__Dataset records__
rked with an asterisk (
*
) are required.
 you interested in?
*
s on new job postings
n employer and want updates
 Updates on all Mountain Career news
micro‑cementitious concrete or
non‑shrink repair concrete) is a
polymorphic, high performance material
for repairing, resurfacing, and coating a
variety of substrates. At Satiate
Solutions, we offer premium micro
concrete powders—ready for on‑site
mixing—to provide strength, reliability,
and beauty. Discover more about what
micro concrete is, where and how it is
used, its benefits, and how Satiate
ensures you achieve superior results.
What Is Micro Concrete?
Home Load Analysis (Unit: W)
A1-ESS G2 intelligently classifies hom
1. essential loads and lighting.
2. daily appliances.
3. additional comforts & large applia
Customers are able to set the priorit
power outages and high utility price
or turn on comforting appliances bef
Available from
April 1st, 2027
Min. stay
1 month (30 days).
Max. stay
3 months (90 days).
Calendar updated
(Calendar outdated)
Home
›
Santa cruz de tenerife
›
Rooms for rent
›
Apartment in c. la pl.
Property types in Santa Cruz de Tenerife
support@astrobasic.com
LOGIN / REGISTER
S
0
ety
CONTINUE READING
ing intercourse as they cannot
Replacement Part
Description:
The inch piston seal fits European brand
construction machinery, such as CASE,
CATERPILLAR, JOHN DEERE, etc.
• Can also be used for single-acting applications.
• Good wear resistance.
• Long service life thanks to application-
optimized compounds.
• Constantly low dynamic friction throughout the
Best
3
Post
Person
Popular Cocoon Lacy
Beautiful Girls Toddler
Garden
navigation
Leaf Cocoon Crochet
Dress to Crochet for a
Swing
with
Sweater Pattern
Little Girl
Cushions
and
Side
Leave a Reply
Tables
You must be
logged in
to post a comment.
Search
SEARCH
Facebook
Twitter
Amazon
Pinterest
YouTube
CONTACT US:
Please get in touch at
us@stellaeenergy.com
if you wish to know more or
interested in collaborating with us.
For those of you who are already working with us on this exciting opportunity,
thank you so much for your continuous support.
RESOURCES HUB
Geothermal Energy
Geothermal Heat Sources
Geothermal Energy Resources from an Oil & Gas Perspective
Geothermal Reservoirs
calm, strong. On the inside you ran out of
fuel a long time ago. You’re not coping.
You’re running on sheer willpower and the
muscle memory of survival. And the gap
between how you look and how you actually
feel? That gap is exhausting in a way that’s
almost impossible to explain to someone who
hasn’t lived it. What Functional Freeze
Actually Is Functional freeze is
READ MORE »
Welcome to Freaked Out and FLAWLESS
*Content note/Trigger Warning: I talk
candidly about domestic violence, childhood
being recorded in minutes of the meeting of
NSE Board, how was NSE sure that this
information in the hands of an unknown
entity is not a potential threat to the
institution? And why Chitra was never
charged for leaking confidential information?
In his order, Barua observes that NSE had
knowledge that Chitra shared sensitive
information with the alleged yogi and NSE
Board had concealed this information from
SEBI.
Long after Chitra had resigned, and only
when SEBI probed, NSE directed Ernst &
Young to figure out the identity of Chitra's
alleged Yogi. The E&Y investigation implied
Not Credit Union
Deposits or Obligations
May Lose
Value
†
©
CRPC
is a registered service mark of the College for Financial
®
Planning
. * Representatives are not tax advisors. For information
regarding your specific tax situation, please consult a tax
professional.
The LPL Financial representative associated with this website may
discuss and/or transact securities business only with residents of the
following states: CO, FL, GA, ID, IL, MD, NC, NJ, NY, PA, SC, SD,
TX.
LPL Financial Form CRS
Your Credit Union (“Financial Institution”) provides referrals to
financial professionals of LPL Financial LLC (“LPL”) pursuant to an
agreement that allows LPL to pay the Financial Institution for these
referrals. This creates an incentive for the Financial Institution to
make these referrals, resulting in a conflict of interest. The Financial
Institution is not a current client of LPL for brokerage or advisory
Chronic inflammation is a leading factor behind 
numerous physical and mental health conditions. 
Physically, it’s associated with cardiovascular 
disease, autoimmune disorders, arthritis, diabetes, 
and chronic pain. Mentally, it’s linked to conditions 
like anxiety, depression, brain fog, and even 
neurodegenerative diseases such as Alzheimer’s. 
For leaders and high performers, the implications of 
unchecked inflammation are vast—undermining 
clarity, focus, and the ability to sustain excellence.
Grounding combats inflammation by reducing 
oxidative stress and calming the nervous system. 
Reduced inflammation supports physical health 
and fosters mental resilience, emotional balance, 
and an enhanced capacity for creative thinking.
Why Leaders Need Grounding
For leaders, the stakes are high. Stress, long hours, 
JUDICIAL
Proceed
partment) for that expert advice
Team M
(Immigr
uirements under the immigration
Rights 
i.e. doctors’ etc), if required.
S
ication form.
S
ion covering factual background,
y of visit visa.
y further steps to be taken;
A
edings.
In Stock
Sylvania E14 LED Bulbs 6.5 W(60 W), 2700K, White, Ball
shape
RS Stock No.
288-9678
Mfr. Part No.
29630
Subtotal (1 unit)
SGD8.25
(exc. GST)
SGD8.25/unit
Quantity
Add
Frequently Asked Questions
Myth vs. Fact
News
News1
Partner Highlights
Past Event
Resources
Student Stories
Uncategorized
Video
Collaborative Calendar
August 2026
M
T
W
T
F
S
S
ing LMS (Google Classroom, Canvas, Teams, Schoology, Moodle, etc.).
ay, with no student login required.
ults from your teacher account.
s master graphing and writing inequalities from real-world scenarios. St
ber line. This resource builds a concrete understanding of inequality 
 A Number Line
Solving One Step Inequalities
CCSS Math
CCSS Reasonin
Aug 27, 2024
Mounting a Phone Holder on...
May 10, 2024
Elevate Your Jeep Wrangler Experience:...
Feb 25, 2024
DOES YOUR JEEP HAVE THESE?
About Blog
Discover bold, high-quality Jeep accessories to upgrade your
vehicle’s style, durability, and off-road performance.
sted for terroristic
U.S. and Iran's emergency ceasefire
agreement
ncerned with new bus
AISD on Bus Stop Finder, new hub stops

__Problem details__
Out of the records, collect only those lines that contain the string "Functional".

__Exercise output__
hasn’t lived it. What Functional Freeze
Actually Is Functional freeze is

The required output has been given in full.